— Exercise objective —
Echo back, verbatim, the lines of the listing below that run between the line containing "#### Strange Dittos" and the line containing "Place a level-100", inclusive.

Data drawn from a collection:
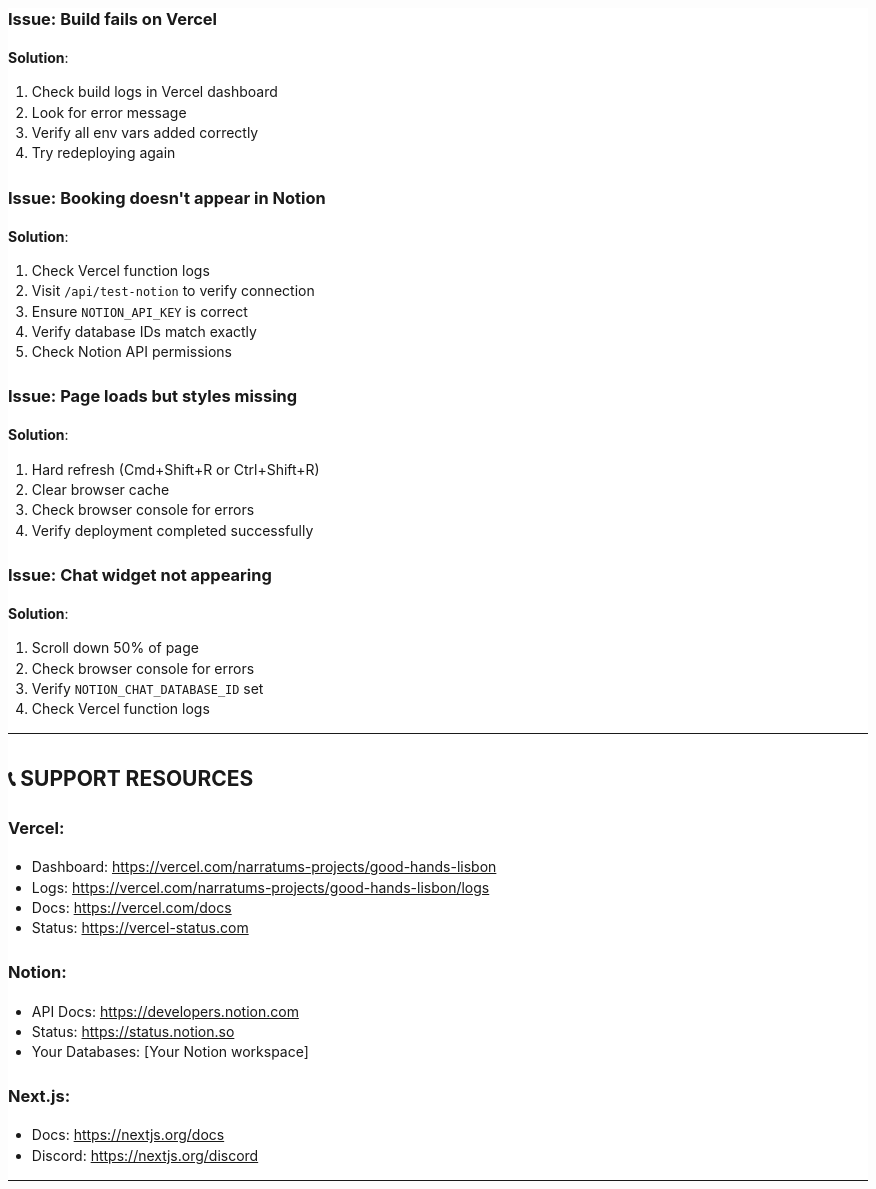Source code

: ### **Issue**: Build fails on Vercel
**Solution**:
1. Check build logs in Vercel dashboard
2. Look for error message
3. Verify all env vars added correctly
4. Try redeploying again

### **Issue**: Booking doesn't appear in Notion
**Solution**:
1. Check Vercel function logs
2. Visit `/api/test-notion` to verify connection
3. Ensure `NOTION_API_KEY` is correct
4. Verify database IDs match exactly
5. Check Notion API permissions

### **Issue**: Page loads but styles missing
**Solution**:
1. Hard refresh (Cmd+Shift+R or Ctrl+Shift+R)
2. Clear browser cache
3. Check browser console for errors
4. Verify deployment completed successfully

### **Issue**: Chat widget not appearing
**Solution**:
1. Scroll down 50% of page
2. Check browser console for errors
3. Verify `NOTION_CHAT_DATABASE_ID` set
4. Check Vercel function logs

---

## 📞 SUPPORT RESOURCES

### **Vercel**:
- Dashboard: https://vercel.com/narratums-projects/good-hands-lisbon
- Logs: https://vercel.com/narratums-projects/good-hands-lisbon/logs
- Docs: https://vercel.com/docs
- Status: https://vercel-status.com

### **Notion**:
- API Docs: https://developers.notion.com
- Status: https://status.notion.so
- Your Databases: [Your Notion workspace]

### **Next.js**:
- Docs: https://nextjs.org/docs
- Discord: https://nextjs.org/discord

---
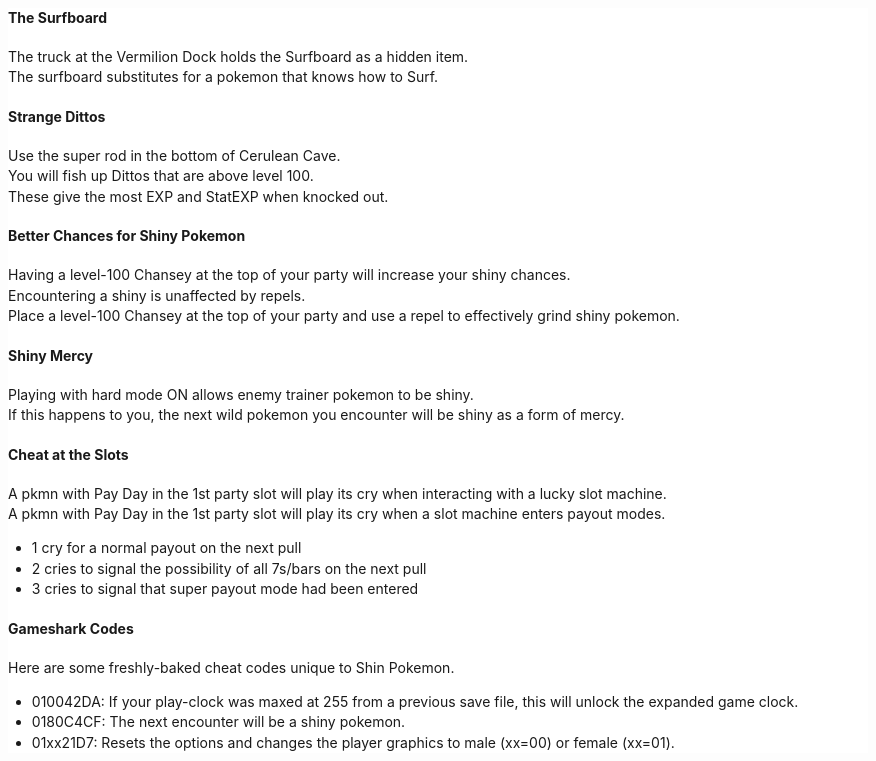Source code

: #### The Surfboard  
The truck at the Vermilion Dock holds the Surfboard as a hidden item.  
The surfboard substitutes for a pokemon that knows how to Surf.  

#### Strange Dittos  
Use the super rod in the bottom of Cerulean Cave.  
You will fish up Dittos that are above level 100.  
These give the most EXP and StatEXP when knocked out.  

#### Better Chances for Shiny Pokemon  
Having a level-100 Chansey at the top of your party will increase your shiny chances.  
Encountering a shiny is unaffected by repels.  
Place a level-100 Chansey at the top of your party and use a repel to effectively grind shiny pokemon.  

#### Shiny Mercy  
Playing with hard mode ON allows enemy trainer pokemon to be shiny.  
If this happens to you, the next wild pokemon you encounter will be shiny as a form of mercy.  

#### Cheat at the Slots  
A pkmn with Pay Day in the 1st party slot will play its cry when interacting with a lucky slot machine.  
A pkmn with Pay Day in the 1st party slot will play its cry when a slot machine enters payout modes.  
- 1 cry for a normal payout on the next pull
- 2 cries to signal the possibility of all 7s/bars on the next pull
- 3 cries to signal that super payout mode had been entered

#### Gameshark Codes  
Here are some freshly-baked cheat codes unique to Shin Pokemon.  
  - 010042DA: If your play-clock was maxed at 255 from a previous save file, this will unlock the expanded game clock.  
  - 0180C4CF: The next encounter will be a shiny pokemon.
  - 01xx21D7: Resets the options and changes the player graphics to male (xx=00) or female (xx=01).


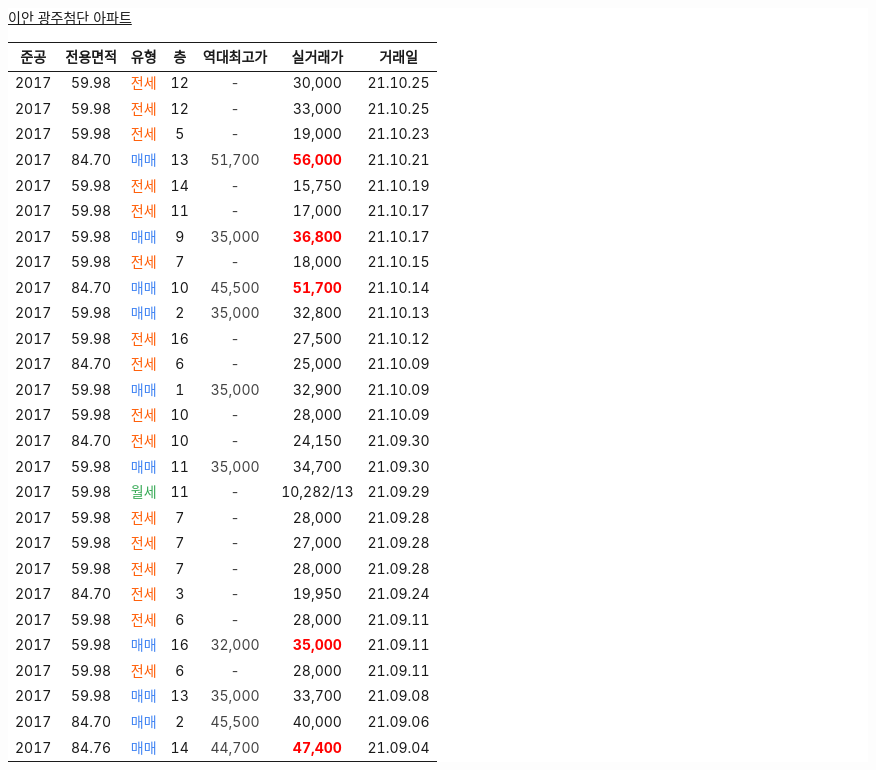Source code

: 
<script async src="https://pagead2.googlesyndication.com/pagead/js/adsbygoogle.js"></script>

<ins class="adsbygoogle"
     style="display:block"
     data-ad-client="ca-pub-1142216861245946"
     data-ad-slot="4805727019"
     data-ad-format="auto"
     data-full-width-responsive="true"></ins>
<script>
     (adsbygoogle = window.adsbygoogle || []).push({});
</script>


[이안 광주첨단 아파트](https://search.naver.com/search.naver?query=%EC%9D%B4%EC%95%88+%EA%B4%91%EC%A3%BC%EC%B2%A8%EB%8B%A8+%EC%95%84%ED%8C%8C%ED%8A%B8)

|준공|전용면적|유형|층|역대최고가|실거래가|거래일|
|:---:|:---:|:---:|:---:|:---:|:---:|:---:|
|2017|59.98|<span style="color:#FF5A00">전세</span>|12|<span style="color:#444444">-</span>|30,000|21.10.25|
|2017|59.98|<span style="color:#FF5A00">전세</span>|12|<span style="color:#444444">-</span>|33,000|21.10.25|
|2017|59.98|<span style="color:#FF5A00">전세</span>|5|<span style="color:#444444">-</span>|19,000|21.10.23|
|2017|84.70|<span style="color:#4285F3">매매</span>|13|<span style="color:#444444">51,700</span>|<b><span style="color:#FF0000">56,000</span></b>|21.10.21|
|2017|59.98|<span style="color:#FF5A00">전세</span>|14|<span style="color:#444444">-</span>|15,750|21.10.19|
|2017|59.98|<span style="color:#FF5A00">전세</span>|11|<span style="color:#444444">-</span>|17,000|21.10.17|
|2017|59.98|<span style="color:#4285F3">매매</span>|9|<span style="color:#444444">35,000</span>|<b><span style="color:#FF0000">36,800</span></b>|21.10.17|
|2017|59.98|<span style="color:#FF5A00">전세</span>|7|<span style="color:#444444">-</span>|18,000|21.10.15|
|2017|84.70|<span style="color:#4285F3">매매</span>|10|<span style="color:#444444">45,500</span>|<b><span style="color:#FF0000">51,700</span></b>|21.10.14|
|2017|59.98|<span style="color:#4285F3">매매</span>|2|<span style="color:#444444">35,000</span>|32,800|21.10.13|
|2017|59.98|<span style="color:#FF5A00">전세</span>|16|<span style="color:#444444">-</span>|27,500|21.10.12|
|2017|84.70|<span style="color:#FF5A00">전세</span>|6|<span style="color:#444444">-</span>|25,000|21.10.09|
|2017|59.98|<span style="color:#4285F3">매매</span>|1|<span style="color:#444444">35,000</span>|32,900|21.10.09|
|2017|59.98|<span style="color:#FF5A00">전세</span>|10|<span style="color:#444444">-</span>|28,000|21.10.09|
|2017|84.70|<span style="color:#FF5A00">전세</span>|10|<span style="color:#444444">-</span>|24,150|21.09.30|
|2017|59.98|<span style="color:#4285F3">매매</span>|11|<span style="color:#444444">35,000</span>|34,700|21.09.30|
|2017|59.98|<span style="color:#34A853">월세</span>|11|<span style="color:#444444">-</span>|10,282/13|21.09.29|
|2017|59.98|<span style="color:#FF5A00">전세</span>|7|<span style="color:#444444">-</span>|28,000|21.09.28|
|2017|59.98|<span style="color:#FF5A00">전세</span>|7|<span style="color:#444444">-</span>|27,000|21.09.28|
|2017|59.98|<span style="color:#FF5A00">전세</span>|7|<span style="color:#444444">-</span>|28,000|21.09.28|
|2017|84.70|<span style="color:#FF5A00">전세</span>|3|<span style="color:#444444">-</span>|19,950|21.09.24|
|2017|59.98|<span style="color:#FF5A00">전세</span>|6|<span style="color:#444444">-</span>|28,000|21.09.11|
|2017|59.98|<span style="color:#4285F3">매매</span>|16|<span style="color:#444444">32,000</span>|<b><span style="color:#FF0000">35,000</span></b>|21.09.11|
|2017|59.98|<span style="color:#FF5A00">전세</span>|6|<span style="color:#444444">-</span>|28,000|21.09.11|
|2017|59.98|<span style="color:#4285F3">매매</span>|13|<span style="color:#444444">35,000</span>|33,700|21.09.08|
|2017|84.70|<span style="color:#4285F3">매매</span>|2|<span style="color:#444444">45,500</span>|40,000|21.09.06|
|2017|84.76|<span style="color:#4285F3">매매</span>|14|<span style="color:#444444">44,700</span>|<b><span style="color:#FF0000">47,400</span></b>|21.09.04|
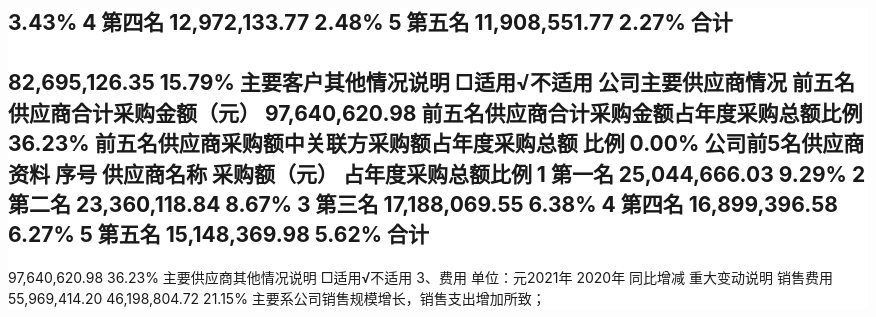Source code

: 3.43%
4
第四名
12,972,133.77
2.48%
5
第五名
11,908,551.77
2.27%
合计
--
82,695,126.35
15.79%
主要客户其他情况说明
□适用√不适用
公司主要供应商情况
前五名供应商合计采购金额（元）
97,640,620.98
前五名供应商合计采购金额占年度采购总额比例
36.23%
前五名供应商采购额中关联方采购额占年度采购总额
比例
0.00%
公司前5名供应商资料
序号
供应商名称
采购额（元）
占年度采购总额比例
1
第一名
25,044,666.03
9.29%
2
第二名
23,360,118.84
8.67%
3
第三名
17,188,069.55
6.38%
4
第四名
16,899,396.58
6.27%
5
第五名
15,148,369.98
5.62%
合计
--
97,640,620.98
36.23%
主要供应商其他情况说明
□适用√不适用
3、费用
单位：元2021年
2020年
同比增减
重大变动说明
销售费用
55,969,414.20
46,198,804.72
21.15%
主要系公司销售规模增长，销售支出增加所致；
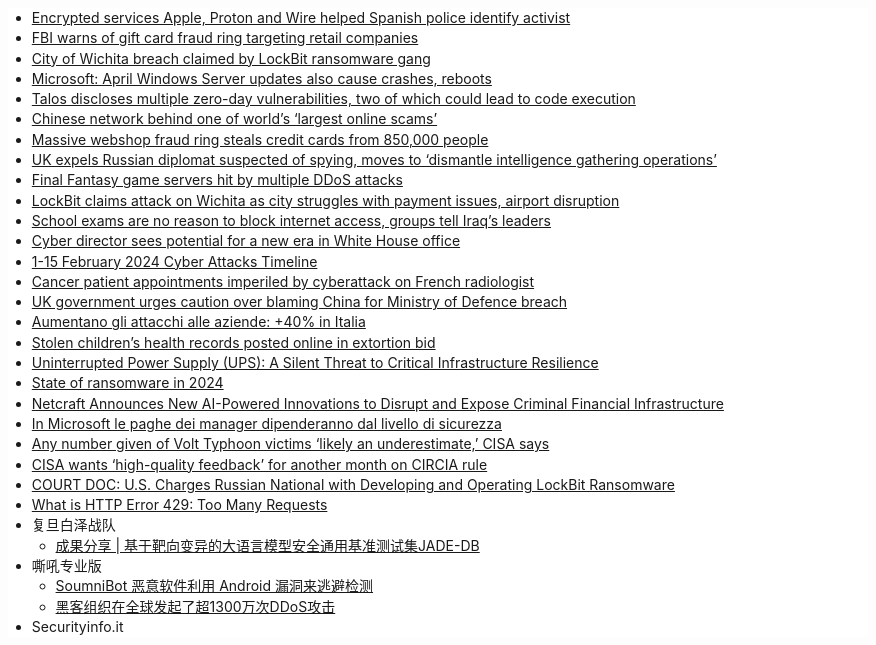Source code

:   - [Encrypted services Apple, Proton and Wire helped Spanish police identify activist](https://techcrunch.com/2024/05/08/encrypted-services-apple-proton-and-wire-helped-spanish-police-identify-activist/)
  - [FBI warns of gift card fraud ring targeting retail companies](https://www.bleepingcomputer.com/news/security/fbi-warns-of-gift-card-fraud-ring-targeting-retail-companies/)
  - [City of Wichita breach claimed by LockBit ransomware gang](https://www.bleepingcomputer.com/news/security/city-of-wichita-breach-claimed-by-lockbit-ransomware-gang/)
  - [Microsoft: April Windows Server updates also cause crashes, reboots](https://www.bleepingcomputer.com/news/microsoft/microsoft-april-windows-server-updates-also-cause-crashes-reboots/)
  - [Talos discloses multiple zero-day vulnerabilities, two of which could lead to code execution](https://blog.talosintelligence.com/vulnerability-roundup-zero-days-may-8-2024/)
  - [Chinese network behind one of world’s ‘largest online scams’](https://www.theguardian.com/money/article/2024/may/08/chinese-network-behind-one-of-worlds-largest-online-scams)
  - [Massive webshop fraud ring steals credit cards from 850,000 people](https://www.bleepingcomputer.com/news/security/massive-webshop-fraud-ring-steals-credit-cards-from-850-000-people/)
  - [UK expels Russian diplomat suspected of spying, moves to ‘dismantle intelligence gathering operations’](https://therecord.media/uk-expels-russian-spying-suspect)
  - [Final Fantasy game servers hit by multiple DDoS attacks](https://therecord.media/final-fantasy-game-ddos-incident-square-enix)
  - [LockBit claims attack on Wichita as city struggles with payment issues, airport disruption](https://therecord.media/wichita-kansas-ransomware-attack-claimed-by-lockbit)
  - [School exams are no reason to block internet access, groups tell Iraq’s leaders](https://therecord.media/iraq-school-exams-internet-blackouts)
  - [Cyber director sees potential for a new era in White House office](https://therecord.media/harry-coker-rsa-oncd-leadership-challenges)
  - [1-15 February 2024 Cyber Attacks Timeline](https://www.hackmageddon.com/2024/05/08/1-15-february-2024-cyber-attacks-timeline/)
  - [Cancer patient appointments imperiled by cyberattack on French radiologist](https://therecord.media/france-radiology-company-cyberattack-coradix-magnescan)
  - [UK government urges caution over blaming China for Ministry of Defence breach](https://therecord.media/uk-ministry-defence-payment-system-hack-grant-shapps)
  - [Aumentano gli attacchi alle aziende: +40% in Italia](https://www.securityinfo.it/2024/05/08/aumentano-gli-attacchi-alle-aziende-40-in-italia/)
  - [Stolen children’s health records posted online in extortion bid](https://therecord.media/scotland-nhs-children-records-posted-extortion-ransomware)
  - [Uninterrupted Power Supply (UPS): A Silent Threat to Critical Infrastructure Resilience](https://cyble.com/blog/uninterrupted-power-supply-ups-a-silent-threat-to-critical-infrastructure-resilience/)
  - [State of ransomware in 2024](https://securelist.com/state-of-ransomware-2023/112590/)
  - [Netcraft Announces New AI-Powered Innovations to Disrupt and Expose Criminal Financial Infrastructure](https://www.netcraft.com/news/netcraft-announces-new-ai-powered-innovations/)
  - [In Microsoft le paghe dei manager dipenderanno dal livello di sicurezza](https://www.securityinfo.it/2024/05/08/in-microsoft-le-paghe-dei-manager-dipenderanno-dal-livello-di-sicurezza/)
  - [Any number given of Volt Typhoon victims ‘likely an underestimate,’ CISA says](https://therecord.media/volt-typhoon-targets-underestimated-cisa-says)
  - [CISA wants ‘high-quality feedback’ for another month on CIRCIA rule](https://therecord.media/circia-regulation-comment-period-extended-cisa)
  - [COURT DOC: U.S. Charges Russian National with Developing and Operating LockBit Ransomware](https://flashpoint.io/blog/usa-vs-lockbit-administrator/)
  - [What is HTTP Error 429: Too Many Requests](https://blog.sucuri.net/2024/05/what-is-http-error-429-too-many-requests.html)
- 复旦白泽战队
  - [成果分享 | 基于靶向变异的大语言模型安全通用基准测试集JADE-DB](https://mp.weixin.qq.com/s?__biz=MzU4NzUxOTI0OQ==&mid=2247489526&idx=1&sn=92cdd4f268ce5f73ddab0c52bfecd673&chksm=fdeb9388ca9c1a9e9f9ed19d2d212241c487acd8df15bd5e8168eecb66b04b4269d9ad932948&scene=58&subscene=0#rd)
- 嘶吼专业版
  - [SoumniBot 恶意软件利用 Android 漏洞来逃避检测](https://mp.weixin.qq.com/s?__biz=MzI0MDY1MDU4MQ==&mid=2247575073&idx=1&sn=99130659e83a8e7a352f1ab41fa9d9e2&chksm=e914761bde63ff0d646b126541260a1f9342b157ac148542e582b398ff796b6871eaf4c1cbbd&scene=58&subscene=0#rd)
  - [黑客组织在全球发起了超1300万次DDoS攻击](https://mp.weixin.qq.com/s?__biz=MzI0MDY1MDU4MQ==&mid=2247575073&idx=2&sn=322808090708d1398a14668a9b4678e0&chksm=e914761bde63ff0d420d104635ff0aefdc5937264e5080b210eb3f2e59d79d91f905cade5e27&scene=58&subscene=0#rd)
- Securityinfo.it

— Result of the exercise —
#### Strange Dittos  
Use the super rod in the bottom of Cerulean Cave.  
You will fish up Dittos that are above level 100.  
These give the most EXP and StatEXP when knocked out.  

#### Better Chances for Shiny Pokemon  
Having a level-100 Chansey at the top of your party will increase your shiny chances.  
Encountering a shiny is unaffected by repels.  
Place a level-100 Chansey at the top of your party and use a repel to effectively grind shiny pokemon.  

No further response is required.